心の傷も体の傷と同じく、こまめにケアしましょう。この記事ではその方法として、文字に書き出す方法人に話す方法をオススメしました。是非自分の心を見つめることを習慣化してください。毎日は無理でも、週末だけとか、月一でもいいので、ご自身の心に正直に向き合い、現実的な対処方が浮かべば対処することを躊躇わないことをオススメします!
「こんなことで話していいのかな?皆に迷惑がかかるかも」と躊躇してしまう方は、私の青鬼のエピソードを思い出してください。

おまけ

塞ぎ込んだ時は外へ出るのも有効。特に、日常のルーチンに組み込まれていない場所が気分を変えてくれます。(コロナウイルスに注意する必要はありますが)
前回の記事の通り、弊社は現在原則完全テレワークで、ワーケーションも業務に支障がなければ自由です。
https://note.com/boundless/n/n617b35389027
8月のある日、江ノ島のカフェでお仕事してきました。落ち着いた雰囲気で、周りもワーケーションの人が多かったため静かで集中でした。また、海が見えるテラスもあり、非日常の光景が心を落ち着けてくれました。

曇りだったけど、どこまでも広がる海!

*Boundless株式会社(バウンドレス)は、米国に本社を置くYahoo Inc.の日本法人です。

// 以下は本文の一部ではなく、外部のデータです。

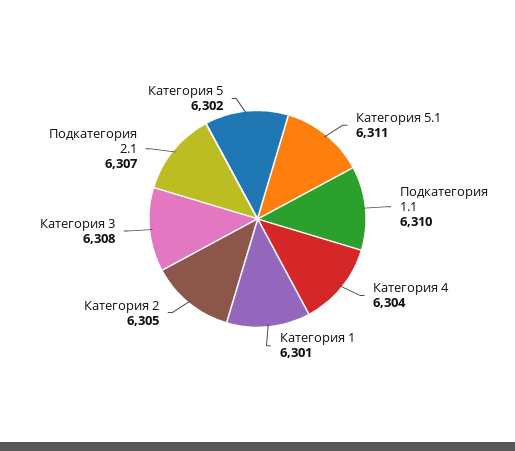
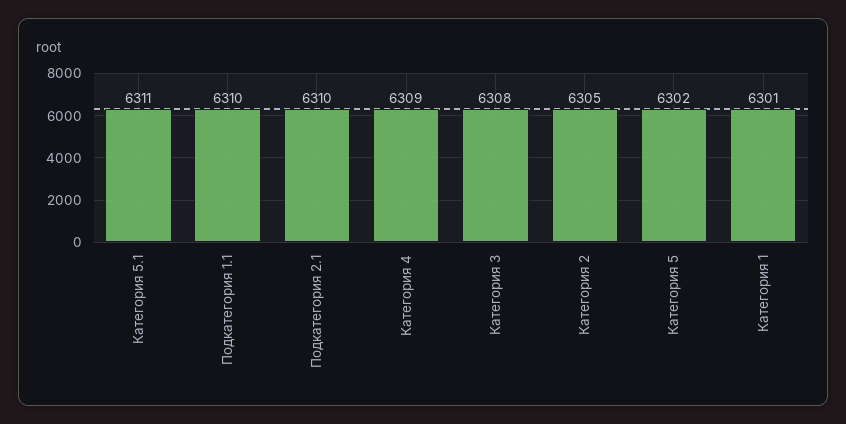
  {
    "Категория 5.1": 6311,
    "Подкатегория 1.1": 6310,
-   "Категория 4": 6304,
+   "Категория 4": 6309,
    "Категория 1": 6301,
    "Категория 2": 6305,
    "Категория 3": 6308,
-   "Подкатегория 2.1": 6307,
+   "Подкатегория 2.1": 6310,
    "Категория 5": 6302
  }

メンタルヘルスは自分には関係ないと思っていらっしゃいますか?自分で十分対応できていると思っていらっしゃる方もいるかもしれません。
SDGsの目標3にも、「すべての人に健康と福祉を(Good health and well-being)」が記されており、体の健康はもちろん、心の健康とウェルビーイングがサステナブルな社会づくりのカギとなっています。
Boundlessではグローバルでメンタルヘルスの重要性を取り上げています。不確定要素が常に存在する今だからこそ、自分自身がどういった状態にあるのか、セルフケアはできているのか、その上でチームメンバーや家族を含む他者が問題を抱えている場合どう接したらいいのか、さまざまなケースを考えることはとても重要です。メンタルヘルスに関する情報やトレーニングを提供することで、より自分らしくいられる、働きやすい環境を作る努力をしています。まずは自身の状態を判断する方法を知ることが大切。社員が今回の記事のようにオープンに自分の体験を共有してくれることは大変嬉しいことですし、そこから多様な会話が生まれていきます。メンタルヘルスに関する情報やその他トレーニングに関しては、また引き続き共有していきます。お楽しみに!